(Work required) Please rewrite the data below with every "catalogue / barcode" changed to "barcode", leaving everything else untouched.

(Data for this task)
········
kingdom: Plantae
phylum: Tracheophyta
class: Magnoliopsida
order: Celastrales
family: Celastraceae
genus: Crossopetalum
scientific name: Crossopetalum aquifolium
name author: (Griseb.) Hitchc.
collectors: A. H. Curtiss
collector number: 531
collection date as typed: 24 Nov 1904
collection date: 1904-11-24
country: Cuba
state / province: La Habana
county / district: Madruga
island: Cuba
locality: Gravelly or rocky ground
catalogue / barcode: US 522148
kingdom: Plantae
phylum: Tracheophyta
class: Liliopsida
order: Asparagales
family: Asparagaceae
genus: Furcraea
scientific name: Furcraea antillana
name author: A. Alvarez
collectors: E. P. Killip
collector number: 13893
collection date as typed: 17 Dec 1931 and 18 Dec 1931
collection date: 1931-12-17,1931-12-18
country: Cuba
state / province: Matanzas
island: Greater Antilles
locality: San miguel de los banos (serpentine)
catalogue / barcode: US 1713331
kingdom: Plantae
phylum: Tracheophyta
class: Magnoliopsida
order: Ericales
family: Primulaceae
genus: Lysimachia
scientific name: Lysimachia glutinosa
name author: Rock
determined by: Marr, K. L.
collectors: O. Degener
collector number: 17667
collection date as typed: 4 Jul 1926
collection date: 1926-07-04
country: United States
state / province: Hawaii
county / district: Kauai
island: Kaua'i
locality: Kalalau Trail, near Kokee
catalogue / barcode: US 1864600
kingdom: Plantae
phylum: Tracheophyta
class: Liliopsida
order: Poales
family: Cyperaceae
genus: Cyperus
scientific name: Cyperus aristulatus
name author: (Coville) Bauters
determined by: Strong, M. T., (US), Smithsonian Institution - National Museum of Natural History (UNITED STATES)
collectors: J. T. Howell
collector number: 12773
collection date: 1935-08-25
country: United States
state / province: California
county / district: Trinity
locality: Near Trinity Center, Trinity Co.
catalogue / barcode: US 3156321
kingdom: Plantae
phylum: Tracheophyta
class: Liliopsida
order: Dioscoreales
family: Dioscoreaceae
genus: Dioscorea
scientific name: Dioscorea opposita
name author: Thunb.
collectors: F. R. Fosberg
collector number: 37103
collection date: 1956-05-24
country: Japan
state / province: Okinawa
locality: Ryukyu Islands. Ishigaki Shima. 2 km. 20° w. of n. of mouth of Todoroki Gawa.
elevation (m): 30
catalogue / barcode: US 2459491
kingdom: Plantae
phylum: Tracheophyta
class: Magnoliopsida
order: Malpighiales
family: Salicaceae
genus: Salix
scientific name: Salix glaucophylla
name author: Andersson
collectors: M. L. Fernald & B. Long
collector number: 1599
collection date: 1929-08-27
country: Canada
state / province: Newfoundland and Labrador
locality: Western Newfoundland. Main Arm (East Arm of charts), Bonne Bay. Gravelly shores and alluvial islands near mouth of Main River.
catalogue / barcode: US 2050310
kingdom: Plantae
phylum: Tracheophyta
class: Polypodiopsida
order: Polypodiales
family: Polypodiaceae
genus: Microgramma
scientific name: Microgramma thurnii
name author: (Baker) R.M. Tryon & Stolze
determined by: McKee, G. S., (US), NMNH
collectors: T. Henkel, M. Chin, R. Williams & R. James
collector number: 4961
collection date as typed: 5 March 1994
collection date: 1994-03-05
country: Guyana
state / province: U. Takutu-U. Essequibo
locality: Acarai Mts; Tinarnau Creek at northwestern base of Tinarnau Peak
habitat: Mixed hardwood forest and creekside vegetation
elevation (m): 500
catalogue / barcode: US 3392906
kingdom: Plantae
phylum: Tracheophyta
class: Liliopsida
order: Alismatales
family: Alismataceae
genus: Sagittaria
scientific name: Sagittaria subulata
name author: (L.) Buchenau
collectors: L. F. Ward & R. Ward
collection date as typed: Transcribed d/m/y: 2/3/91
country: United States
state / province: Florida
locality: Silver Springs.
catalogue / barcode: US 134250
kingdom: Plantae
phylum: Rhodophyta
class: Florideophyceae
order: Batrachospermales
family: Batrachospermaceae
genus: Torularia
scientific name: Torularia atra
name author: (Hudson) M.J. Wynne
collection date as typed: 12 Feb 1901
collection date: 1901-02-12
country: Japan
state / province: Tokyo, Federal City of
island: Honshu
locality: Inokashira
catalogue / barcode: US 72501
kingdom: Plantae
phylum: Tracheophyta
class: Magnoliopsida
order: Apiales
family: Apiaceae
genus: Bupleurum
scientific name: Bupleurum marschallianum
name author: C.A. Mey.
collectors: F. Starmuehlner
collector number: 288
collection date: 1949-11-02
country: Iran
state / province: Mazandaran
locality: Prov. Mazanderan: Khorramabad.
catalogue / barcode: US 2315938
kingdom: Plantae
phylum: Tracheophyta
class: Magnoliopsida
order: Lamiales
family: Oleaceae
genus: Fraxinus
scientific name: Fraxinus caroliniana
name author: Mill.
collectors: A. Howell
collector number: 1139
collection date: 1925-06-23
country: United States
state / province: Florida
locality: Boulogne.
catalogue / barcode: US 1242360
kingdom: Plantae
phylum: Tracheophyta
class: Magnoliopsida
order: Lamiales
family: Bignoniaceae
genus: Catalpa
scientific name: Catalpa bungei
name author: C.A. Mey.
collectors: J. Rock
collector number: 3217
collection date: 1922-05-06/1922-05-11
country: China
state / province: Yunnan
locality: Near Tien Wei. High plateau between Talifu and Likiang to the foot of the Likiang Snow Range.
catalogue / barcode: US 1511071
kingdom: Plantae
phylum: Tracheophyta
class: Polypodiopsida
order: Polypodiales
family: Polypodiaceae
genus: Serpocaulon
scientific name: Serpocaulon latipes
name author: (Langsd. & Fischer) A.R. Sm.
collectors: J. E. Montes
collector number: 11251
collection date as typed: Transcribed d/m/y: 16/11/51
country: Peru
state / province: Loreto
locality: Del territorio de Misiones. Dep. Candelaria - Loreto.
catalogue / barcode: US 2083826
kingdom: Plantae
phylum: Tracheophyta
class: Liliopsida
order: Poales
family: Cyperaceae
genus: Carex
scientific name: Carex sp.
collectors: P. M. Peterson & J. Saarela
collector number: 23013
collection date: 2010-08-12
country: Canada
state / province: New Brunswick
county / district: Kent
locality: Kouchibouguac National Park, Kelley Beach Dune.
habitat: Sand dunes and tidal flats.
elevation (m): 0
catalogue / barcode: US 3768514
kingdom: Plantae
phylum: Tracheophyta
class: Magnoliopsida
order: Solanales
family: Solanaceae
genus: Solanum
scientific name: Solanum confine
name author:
········
(Answer)
kingdom: Plantae
phylum: Tracheophyta
class: Magnoliopsida
order: Celastrales
family: Celastraceae
genus: Crossopetalum
scientific name: Crossopetalum aquifolium
name author: (Griseb.) Hitchc.
collectors: A. H. Curtiss
collector number: 531
collection date as typed: 24 Nov 1904
collection date: 1904-11-24
country: Cuba
state / province: La Habana
county / district: Madruga
island: Cuba
locality: Gravelly or rocky ground
barcode: US 522148
kingdom: Plantae
phylum: Tracheophyta
class: Liliopsida
order: Asparagales
family: Asparagaceae
genus: Furcraea
scientific name: Furcraea antillana
name author: A. Alvarez
collectors: E. P. Killip
collector number: 13893
collection date as typed: 17 Dec 1931 and 18 Dec 1931
collection date: 1931-12-17,1931-12-18
country: Cuba
state / province: Matanzas
island: Greater Antilles
locality: San miguel de los banos (serpentine)
barcode: US 1713331
kingdom: Plantae
phylum: Tracheophyta
class: Magnoliopsida
order: Ericales
family: Primulaceae
genus: Lysimachia
scientific name: Lysimachia glutinosa
name author: Rock
determined by: Marr, K. L.
collectors: O. Degener
collector number: 17667
collection date as typed: 4 Jul 1926
collection date: 1926-07-04
country: United States
state / province: Hawaii
county / district: Kauai
island: Kaua'i
locality: Kalalau Trail, near Kokee
barcode: US 1864600
kingdom: Plantae
phylum: Tracheophyta
class: Liliopsida
order: Poales
family: Cyperaceae
genus: Cyperus
scientific name: Cyperus aristulatus
name author: (Coville) Bauters
determined by: Strong, M. T., (US), Smithsonian Institution - National Museum of Natural History (UNITED STATES)
collectors: J. T. Howell
collector number: 12773
collection date: 1935-08-25
country: United States
state / province: California
county / district: Trinity
locality: Near Trinity Center, Trinity Co.
barcode: US 3156321
kingdom: Plantae
phylum: Tracheophyta
class: Liliopsida
order: Dioscoreales
family: Dioscoreaceae
genus: Dioscorea
scientific name: Dioscorea opposita
name author: Thunb.
collectors: F. R. Fosberg
collector number: 37103
collection date: 1956-05-24
country: Japan
state / province: Okinawa
locality: Ryukyu Islands. Ishigaki Shima. 2 km. 20° w. of n. of mouth of Todoroki Gawa.
elevation (m): 30
barcode: US 2459491
kingdom: Plantae
phylum: Tracheophyta
class: Magnoliopsida
order: Malpighiales
family: Salicaceae
genus: Salix
scientific name: Salix glaucophylla
name author: Andersson
collectors: M. L. Fernald & B. Long
collector number: 1599
collection date: 1929-08-27
country: Canada
state / province: Newfoundland and Labrador
locality: Western Newfoundland. Main Arm (East Arm of charts), Bonne Bay. Gravelly shores and alluvial islands near mouth of Main River.
barcode: US 2050310
kingdom: Plantae
phylum: Tracheophyta
class: Polypodiopsida
order: Polypodiales
family: Polypodiaceae
genus: Microgramma
scientific name: Microgramma thurnii
name author: (Baker) R.M. Tryon & Stolze
determined by: McKee, G. S., (US), NMNH
collectors: T. Henkel, M. Chin, R. Williams & R. James
collector number: 4961
collection date as typed: 5 March 1994
collection date: 1994-03-05
country: Guyana
state / province: U. Takutu-U. Essequibo
locality: Acarai Mts; Tinarnau Creek at northwestern base of Tinarnau Peak
habitat: Mixed hardwood forest and creekside vegetation
elevation (m): 500
barcode: US 3392906
kingdom: Plantae
phylum: Tracheophyta
class: Liliopsida
order: Alismatales
family: Alismataceae
genus: Sagittaria
scientific name: Sagittaria subulata
name author: (L.) Buchenau
collectors: L. F. Ward & R. Ward
collection date as typed: Transcribed d/m/y: 2/3/91
country: United States
state / province: Florida
locality: Silver Springs.
barcode: US 134250
kingdom: Plantae
phylum: Rhodophyta
class: Florideophyceae
order: Batrachospermales
family: Batrachospermaceae
genus: Torularia
scientific name: Torularia atra
name author: (Hudson) M.J. Wynne
collection date as typed: 12 Feb 1901
collection date: 1901-02-12
country: Japan
state / province: Tokyo, Federal City of
island: Honshu
locality: Inokashira
barcode: US 72501
kingdom: Plantae
phylum: Tracheophyta
class: Magnoliopsida
order: Apiales
family: Apiaceae
genus: Bupleurum
scientific name: Bupleurum marschallianum
name author: C.A. Mey.
collectors: F. Starmuehlner
collector number: 288
collection date: 1949-11-02
country: Iran
state / province: Mazandaran
locality: Prov. Mazanderan: Khorramabad.
barcode: US 2315938
kingdom: Plantae
phylum: Tracheophyta
class: Magnoliopsida
order: Lamiales
family: Oleaceae
genus: Fraxinus
scientific name: Fraxinus caroliniana
name author: Mill.
collectors: A. Howell
collector number: 1139
collection date: 1925-06-23
country: United States
state / province: Florida
locality: Boulogne.
barcode: US 1242360
kingdom: Plantae
phylum: Tracheophyta
class: Magnoliopsida
order: Lamiales
family: Bignoniaceae
genus: Catalpa
scientific name: Catalpa bungei
name author: C.A. Mey.
collectors: J. Rock
collector number: 3217
collection date: 1922-05-06/1922-05-11
country: China
state / province: Yunnan
locality: Near Tien Wei. High plateau between Talifu and Likiang to the foot of the Likiang Snow Range.
barcode: US 1511071
kingdom: Plantae
phylum: Tracheophyta
class: Polypodiopsida
order: Polypodiales
family: Polypodiaceae
genus: Serpocaulon
scientific name: Serpocaulon latipes
name author: (Langsd. & Fischer) A.R. Sm.
collectors: J. E. Montes
collector number: 11251
collection date as typed: Transcribed d/m/y: 16/11/51
country: Peru
state / province: Loreto
locality: Del territorio de Misiones. Dep. Candelaria - Loreto.
barcode: US 2083826
kingdom: Plantae
phylum: Tracheophyta
class: Liliopsida
order: Poales
family: Cyperaceae
genus: Carex
scientific name: Carex sp.
collectors: P. M. Peterson & J. Saarela
collector number: 23013
collection date: 2010-08-12
country: Canada
state / province: New Brunswick
county / district: Kent
locality: Kouchibouguac National Park, Kelley Beach Dune.
habitat: Sand dunes and tidal flats.
elevation (m): 0
barcode: US 3768514
kingdom: Plantae
phylum: Tracheophyta
class: Magnoliopsida
order: Solanales
family: Solanaceae
genus: Solanum
scientific name: Solanum confine
name author:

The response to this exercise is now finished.